● Problem requirements
Each line of the listing must be transcribed exactly, except for the images, which should be excluded.

#####

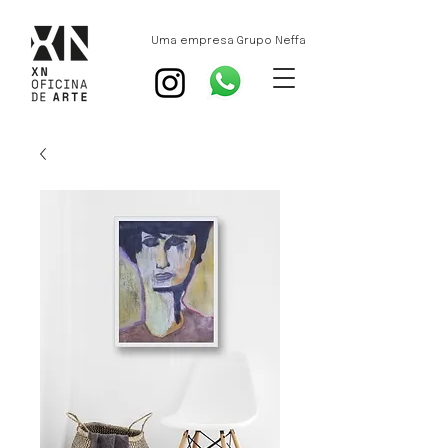
Uma empresa Grupo Neffa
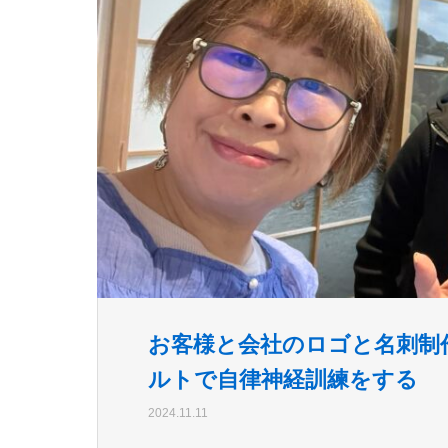
お客様と会社のロゴと名刺制
ルトで自律神経訓練をする
2024.11.11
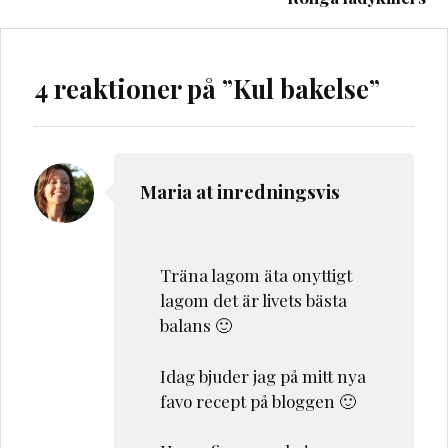
4 reaktioner på ”
Kul bakelse
”
Maria at inredningsvis
Träna lagom äta onyttigt
lagom det är livets bästa
balans 🙂
Idag bjuder jag på mitt nya
favo recept på bloggen 🙂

#####

● Solved problem
Uma empresa Grupo Neffa
お客様と会社のロゴと名刺制
ルトで自律神経訓練をする
2024.11.11
4 reaktioner på ”
Kul bakelse
”
Maria at inredningsvis
Träna lagom äta onyttigt
lagom det är livets bästa
balans 🙂
Idag bjuder jag på mitt nya
favo recept på bloggen 🙂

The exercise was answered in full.